**About this exercise**: Reproduce the portion of the date man page excerpt below between "Can some1... (6" and "the system date.", inclusive, without changing any characters.

**Excerpt**:

=-=-=-=-=

Can some1... (6 Replies)
Discussion started by: bobo
6 Replies
DATE(1) User Commands DATE(1)
NAME
date - print or set the system date and time
SYNOPSIS
date [OPTION]... [+FORMAT]
date [-u|--utc|--universal] [MMDDhhmm[[CC]YY][.ss]]
DESCRIPTION
Display the current time in the given FORMAT, or set the system date.
-d, --date=STRING
display time described by STRING, not `now'
-f, --file=DATEFILE
like --date once for each line of DATEFILE
-ITIMESPEC, --iso-8601[=TIMESPEC]
output date/time in ISO 8601 format. TIMESPEC=`date' for date only, `hours', `minutes', or `seconds' for date and time to the indi-
cated precision. --iso-8601 without TIMESPEC defaults to `date'.
-r, --reference=FILE
display the last modification time of FILE
-R, --rfc-822
output RFC-822 compliant date string
-s, --set=STRING
set time described by STRING
-u, --utc, --universal
print or set Coordinated Universal Time
--help display this help and exit
--version
output version information and exit
FORMAT controls the output. The only valid option for the second form specifies Coordinated Universal Time. Interpreted sequences are:
%% a literal %
%a locale's abbreviated weekday name (Sun..Sat)
%A locale's full weekday name, variable length (Sunday..Saturday)
%b locale's abbreviated month name (Jan..Dec)

=-=-=-=-=

**Supplied material**:
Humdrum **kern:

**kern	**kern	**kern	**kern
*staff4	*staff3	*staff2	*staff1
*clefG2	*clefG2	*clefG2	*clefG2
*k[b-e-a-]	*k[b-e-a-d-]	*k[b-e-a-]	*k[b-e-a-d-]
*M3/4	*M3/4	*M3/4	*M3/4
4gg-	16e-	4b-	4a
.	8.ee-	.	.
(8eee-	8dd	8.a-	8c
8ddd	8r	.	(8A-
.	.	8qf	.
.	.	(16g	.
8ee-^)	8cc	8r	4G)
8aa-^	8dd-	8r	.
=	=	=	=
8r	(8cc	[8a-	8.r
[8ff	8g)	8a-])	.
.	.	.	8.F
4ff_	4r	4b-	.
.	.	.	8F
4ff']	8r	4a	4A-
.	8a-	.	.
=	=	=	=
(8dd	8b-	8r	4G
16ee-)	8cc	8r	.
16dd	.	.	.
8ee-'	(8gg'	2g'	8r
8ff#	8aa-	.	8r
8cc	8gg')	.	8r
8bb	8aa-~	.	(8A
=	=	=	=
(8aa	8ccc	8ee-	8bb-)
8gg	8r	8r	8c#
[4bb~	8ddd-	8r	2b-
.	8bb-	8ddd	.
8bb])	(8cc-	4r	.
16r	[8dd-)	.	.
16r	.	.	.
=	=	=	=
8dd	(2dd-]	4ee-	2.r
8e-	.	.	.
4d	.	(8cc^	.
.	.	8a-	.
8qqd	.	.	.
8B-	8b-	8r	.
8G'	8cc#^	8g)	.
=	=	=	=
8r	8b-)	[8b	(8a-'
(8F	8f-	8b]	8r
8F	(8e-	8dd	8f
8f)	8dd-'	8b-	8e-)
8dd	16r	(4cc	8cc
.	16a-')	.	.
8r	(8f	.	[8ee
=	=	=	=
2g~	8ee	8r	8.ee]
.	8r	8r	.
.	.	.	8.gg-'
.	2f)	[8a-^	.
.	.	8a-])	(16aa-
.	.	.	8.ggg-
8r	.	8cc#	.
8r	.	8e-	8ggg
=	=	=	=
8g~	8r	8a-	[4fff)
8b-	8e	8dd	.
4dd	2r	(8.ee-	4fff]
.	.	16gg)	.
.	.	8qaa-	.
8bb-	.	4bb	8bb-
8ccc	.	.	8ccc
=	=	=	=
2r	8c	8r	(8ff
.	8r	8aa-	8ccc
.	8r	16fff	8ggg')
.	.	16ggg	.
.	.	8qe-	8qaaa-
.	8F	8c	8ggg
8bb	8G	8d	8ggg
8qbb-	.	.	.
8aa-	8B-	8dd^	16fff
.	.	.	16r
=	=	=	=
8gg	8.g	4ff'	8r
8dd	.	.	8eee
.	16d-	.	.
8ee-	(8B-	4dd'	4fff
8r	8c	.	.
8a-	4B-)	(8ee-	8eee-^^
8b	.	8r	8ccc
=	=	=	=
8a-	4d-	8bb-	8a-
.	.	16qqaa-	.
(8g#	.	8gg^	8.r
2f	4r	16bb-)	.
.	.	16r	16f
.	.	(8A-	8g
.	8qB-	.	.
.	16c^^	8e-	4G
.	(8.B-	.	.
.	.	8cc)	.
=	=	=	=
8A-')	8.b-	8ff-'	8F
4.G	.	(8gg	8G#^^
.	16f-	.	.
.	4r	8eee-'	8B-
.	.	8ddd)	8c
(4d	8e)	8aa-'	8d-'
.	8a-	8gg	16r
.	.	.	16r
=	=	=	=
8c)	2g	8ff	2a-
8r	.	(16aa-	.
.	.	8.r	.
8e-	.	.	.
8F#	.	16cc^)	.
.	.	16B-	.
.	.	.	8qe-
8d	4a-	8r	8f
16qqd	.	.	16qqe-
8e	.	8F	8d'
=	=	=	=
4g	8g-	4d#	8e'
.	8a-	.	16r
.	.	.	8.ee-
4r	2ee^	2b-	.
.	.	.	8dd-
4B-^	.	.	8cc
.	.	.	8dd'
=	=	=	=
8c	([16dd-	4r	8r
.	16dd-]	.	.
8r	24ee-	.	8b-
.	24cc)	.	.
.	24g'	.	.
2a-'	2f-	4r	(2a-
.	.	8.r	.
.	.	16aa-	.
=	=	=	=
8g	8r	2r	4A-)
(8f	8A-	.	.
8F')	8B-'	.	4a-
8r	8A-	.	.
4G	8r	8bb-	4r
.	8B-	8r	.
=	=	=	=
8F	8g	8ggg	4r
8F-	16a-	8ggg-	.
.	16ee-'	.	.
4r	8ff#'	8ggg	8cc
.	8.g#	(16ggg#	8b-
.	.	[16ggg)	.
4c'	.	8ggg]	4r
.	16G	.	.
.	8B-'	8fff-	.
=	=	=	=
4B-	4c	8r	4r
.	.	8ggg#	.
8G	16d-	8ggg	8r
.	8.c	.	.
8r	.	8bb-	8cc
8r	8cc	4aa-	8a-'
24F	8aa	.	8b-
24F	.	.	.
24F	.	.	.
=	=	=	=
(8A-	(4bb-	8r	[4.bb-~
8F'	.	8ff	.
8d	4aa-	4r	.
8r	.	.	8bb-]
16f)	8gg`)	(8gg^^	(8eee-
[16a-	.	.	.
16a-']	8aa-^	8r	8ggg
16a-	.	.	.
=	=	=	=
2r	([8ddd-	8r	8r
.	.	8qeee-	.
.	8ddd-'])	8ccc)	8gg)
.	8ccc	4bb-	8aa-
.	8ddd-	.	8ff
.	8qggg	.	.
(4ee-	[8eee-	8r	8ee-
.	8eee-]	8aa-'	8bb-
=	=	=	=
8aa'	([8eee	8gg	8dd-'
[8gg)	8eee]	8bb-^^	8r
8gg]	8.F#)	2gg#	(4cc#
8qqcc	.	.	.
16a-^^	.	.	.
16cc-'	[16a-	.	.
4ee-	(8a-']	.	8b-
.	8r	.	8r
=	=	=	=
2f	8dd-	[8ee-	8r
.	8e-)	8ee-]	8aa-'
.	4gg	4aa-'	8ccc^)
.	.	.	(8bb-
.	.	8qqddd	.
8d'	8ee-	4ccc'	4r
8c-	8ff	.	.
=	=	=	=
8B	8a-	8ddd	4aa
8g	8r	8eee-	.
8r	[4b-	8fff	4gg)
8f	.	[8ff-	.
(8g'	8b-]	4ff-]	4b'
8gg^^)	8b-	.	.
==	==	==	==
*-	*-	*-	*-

=-=-=-=-=

**Reply to the task**:
Can some1... (6 Replies)
Discussion started by: bobo
6 Replies
DATE(1) User Commands DATE(1)
NAME
date - print or set the system date and time
SYNOPSIS
date [OPTION]... [+FORMAT]
date [-u|--utc|--universal] [MMDDhhmm[[CC]YY][.ss]]
DESCRIPTION
Display the current time in the given FORMAT, or set the system date.